The fears about an incident during the conventions or later in the year have also led state and local officials to impose extraordinary security precautions. Persistent if indistinct intelligence reports, based on electronic intercepts and live sources, indicate that Al Qaeda is determined to strike in the United States some time this year, the officials said in interviews last week.
New York is regarded as a higher risk than Boston by counterterrorism officials because President Bush is a Republican and because of consistent intelligence.
"Al Qaeda has unambiguous plans to hit the homeland again," James L. Pavitt, the C.I.A.'s outgoing head of clandestine operations, said in a speech in New York last week, "and New York City, I am certain, remains a prime target."
Some of the information has indicated that potential attackers might not be young Arab men, but religious extremists from other countries, possibly in Africa.
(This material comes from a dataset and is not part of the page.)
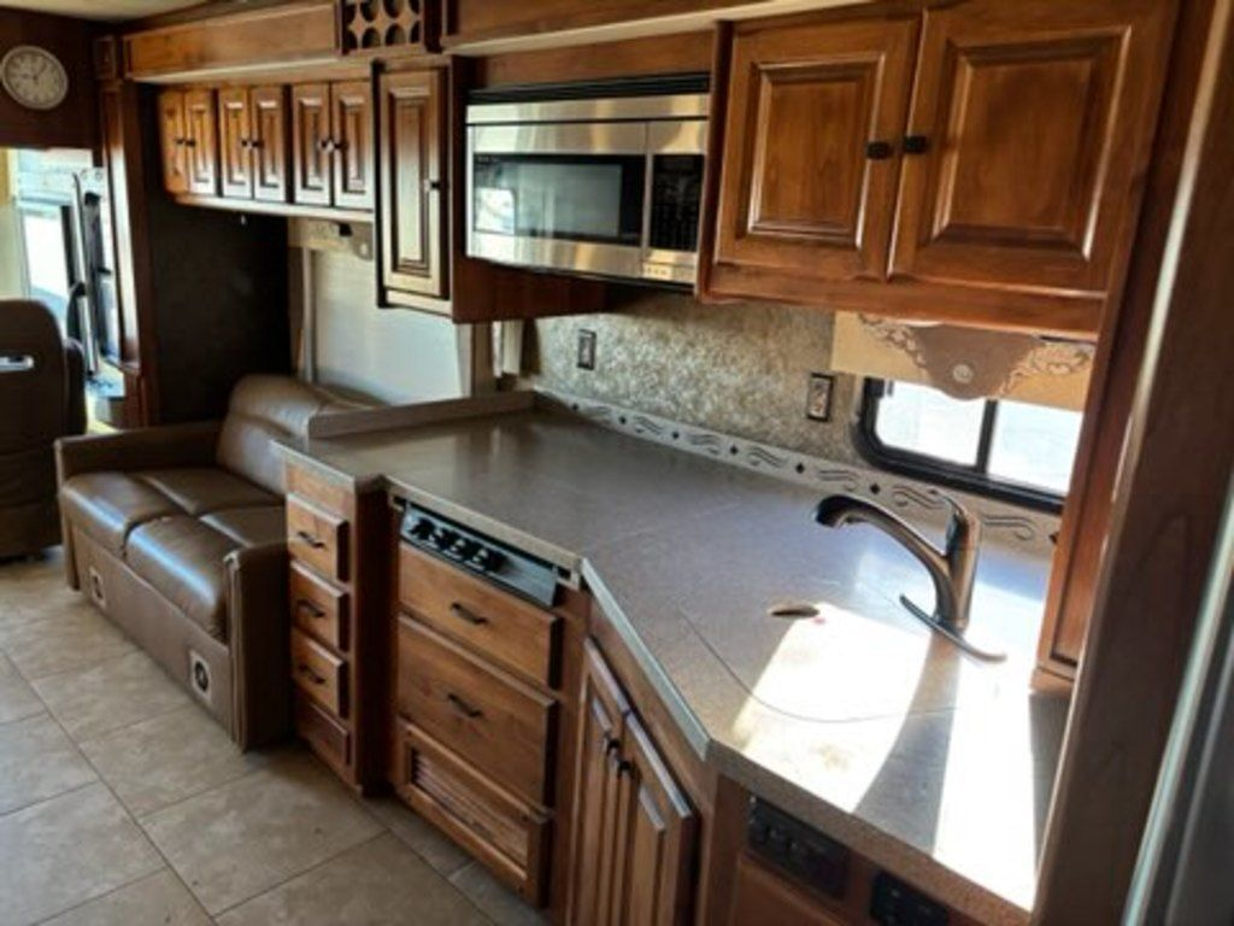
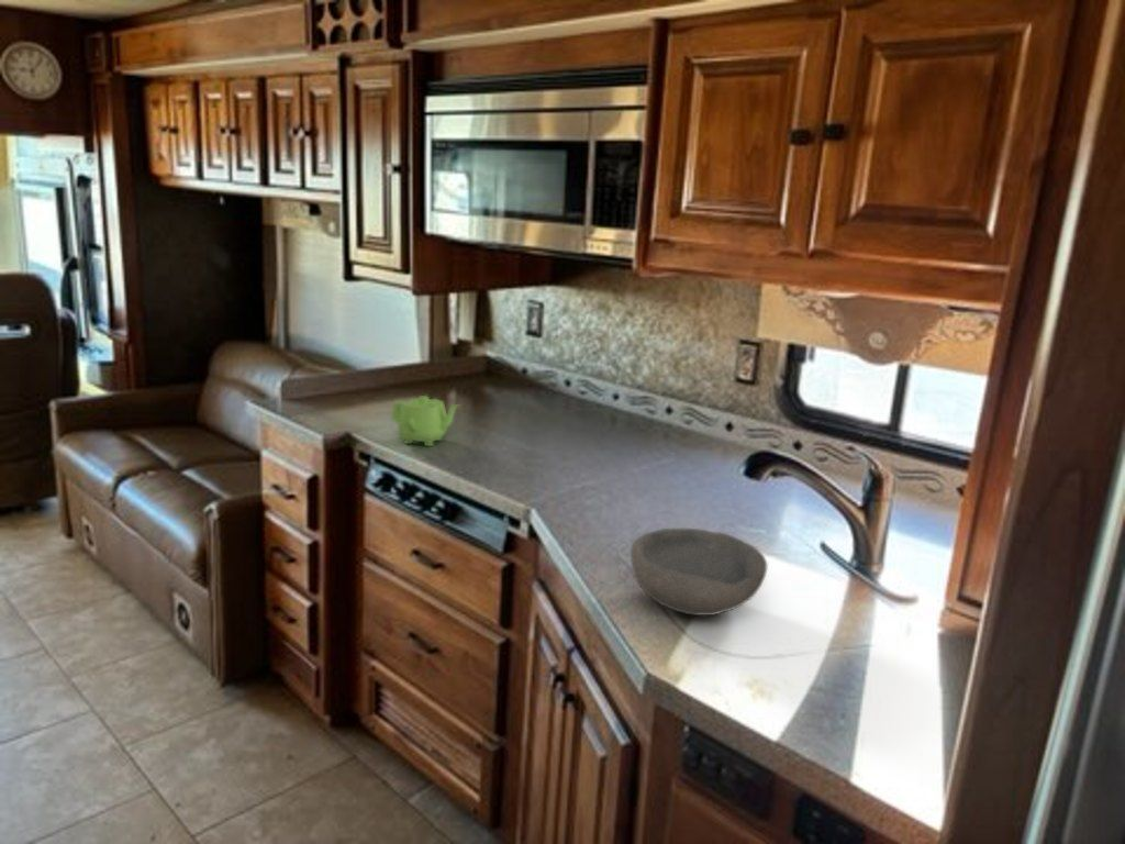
+ bowl [630,528,768,617]
+ teapot [390,395,463,447]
For that reason investigators have begun to more closely examine visa holders already in the United States from countries like Somalia, Kenya and Nigeria.
Agents from the Federal Bureau of Investigation are also starting to conduct interviews in communities where potential terrorists might seek to blend in with local populations. The officials said that the interviews were based on intelligence about who might pose a threat, but would also be patterned on the informational interviews conducted in Arab-American neighborhoods after the Sept. 11 attacks and in Iraqi-American communities at the start of the American-led invasion in 2003.